The focus on co-lending to SMEs is not surprising given that both banks and fintech firms see this segment as a lending opportunity. According to a July 2017 report by Deloitte, SMEs with revenues of up to Rs 3 crore need credit of Rs 12 lakh crore. At under Rs 5 lakh crore, supply of credit by banks to this segment is barely 36 percent of total demand. For SMEs with a revenue between Rs 3-18 crore, 50 percent of the demand for credit is unmet.

However, historically, banks have ignored SME borrowers for a number of reasons. Prime among them is the relative difficulty in assessing credit quality. While the loans are far smaller in size compared to corporate loans, the effort involved in evaluating these accounts is far greater.

That’s where fintech firms can come in.

A number of these firms have developed technologies to analyse cash flows of small and medium enterprises and get a better sense of their credit quality.

“The MSME lending area is witnessing new fintech players addressing the structural issues of information asymmetry and reducing turnaround times for underwriting loans to small businesses,” said Deloitte in its report.

A Win-Win Proposition?

While some fintech firms are lending along with banks, others are more focused on providing services like risk assessment to banks. This, in turn, allows banks to lend more to the SME segment.

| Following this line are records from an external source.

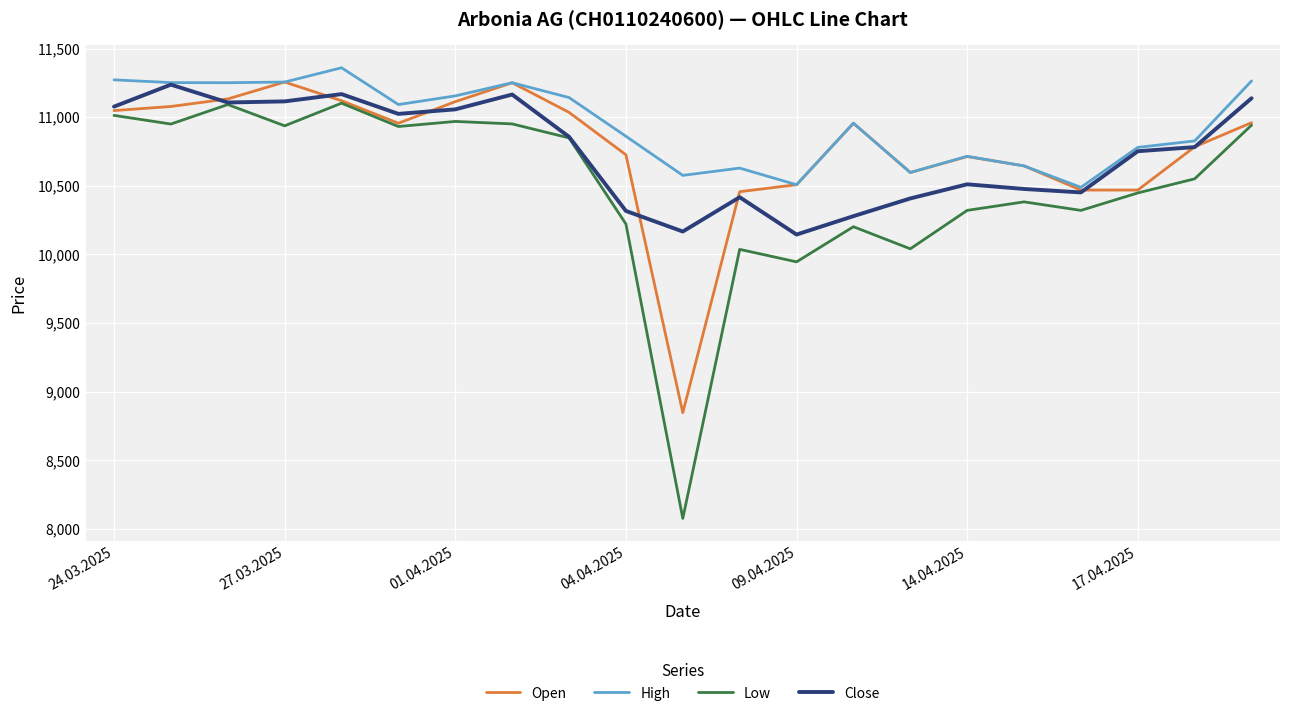

What is the minimum value for High?

10489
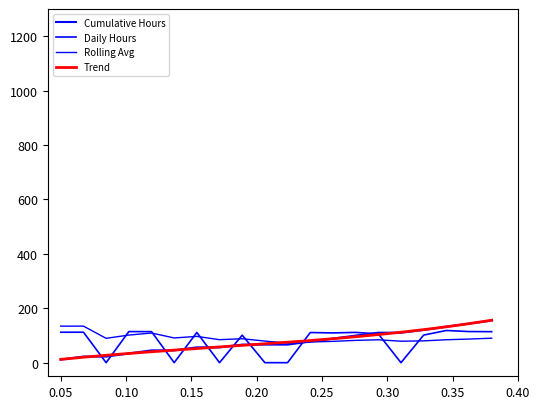

Rank the categories by Rolling Avg value from highest to lowest.

22, 21, 26, 25, 28, 27, 10, 23, 30, 9, 29, 8, 5, 4, 7, 31, 6, 3, 2, 1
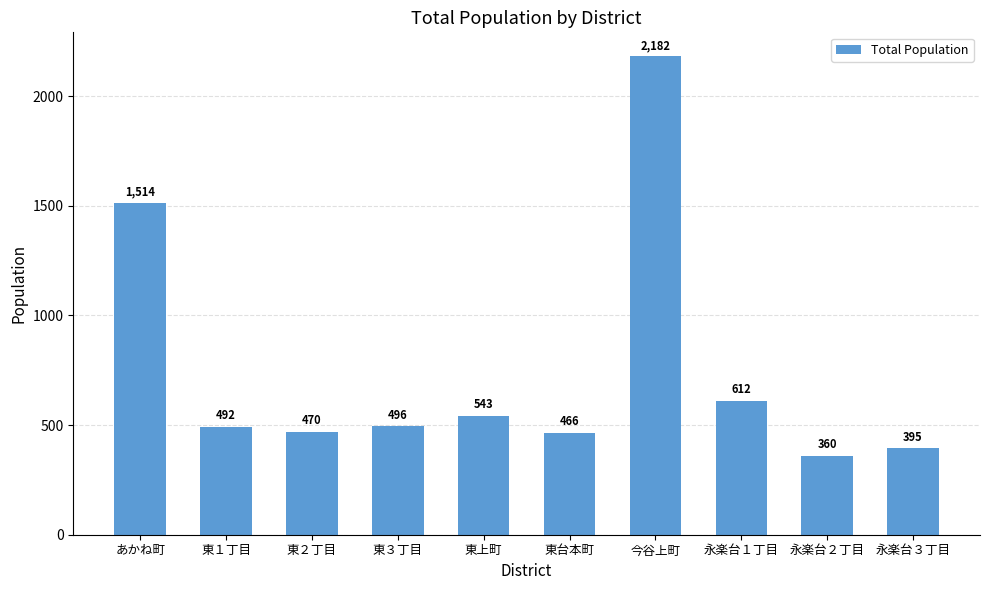

What is the sum of the values at 今谷上町 and 東２丁目?

2652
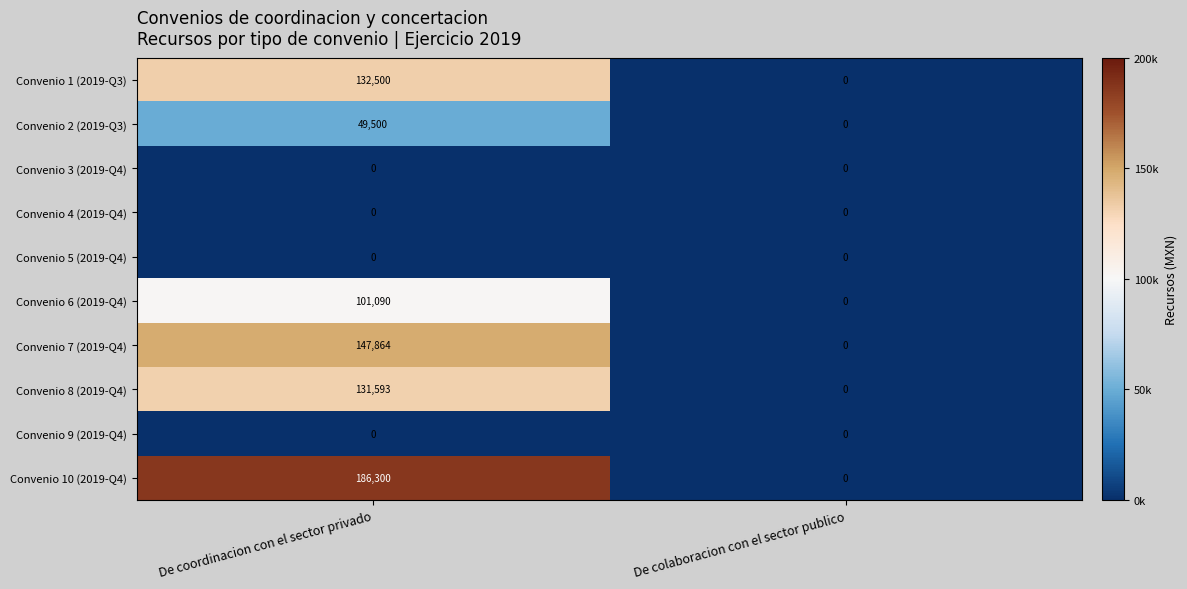

How many distinct data groups are displayed?

10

Rubique is an online market place that matches traditional lenders to borrowers. Manav Jeet, managing director of the platform told BloombergQuint that one of the reasons for the significant credit gap in the SME segment is because the risk appetite of traditional financial institutions doesn’t always match with the profile of small borrowers. By introducing higher predictability by creating a match between the right lender and borrower, the credit gap is reduced, he said.

“CIBIL scores, revenue, cash flow and past returns of the enterprise and the overall industry outlook are some of the factors Rubique banks on when evaluating the customer,” Manav Jeet said.

RBL Bank says that the co-lending model allows it to partner with fintech firms which may have alternate credit scoring models or greater digital reach. The bank works with a number of players like Capital Float, CoinTribe and Indifi, said Anshul Swami, head of retail inclusion and rural products at RBL Bank.

While we bring to the table understanding of credit, customer and product segments it is complemented by our partners through alternate data credit models or digital ways of reaching out to the customer. This arrangement enables us to create a win-win for both sides and we work with a number of players.
Anshul Swami, Head - Retail Inclusion & Rural Products, RBL Bank

In most cases, the loan exposure is on the bank’s books and the account is managed by the bank, Swami explained. In cases where the bank gets into a co-lending arrangement, the loan exposure is shared to ensure that both parties have ‘skin in the game’, he added.

To be sure, the co-lending model is not new to banking.

Traditionally, smaller banks would co-lend with larger lenders as part of consortium loans. The same concept has been adopted in the case of SME lending arrangements between fintech firms and banks. “The recent flood of fintech firms in SME lending segment has led to the process of loan origination and underwriting being delegated to them,” said Vaibhav Anand, a sector expert who was formerly with Deloitte.

(Corrects earlier version to update names of Capital Float's lending partners.)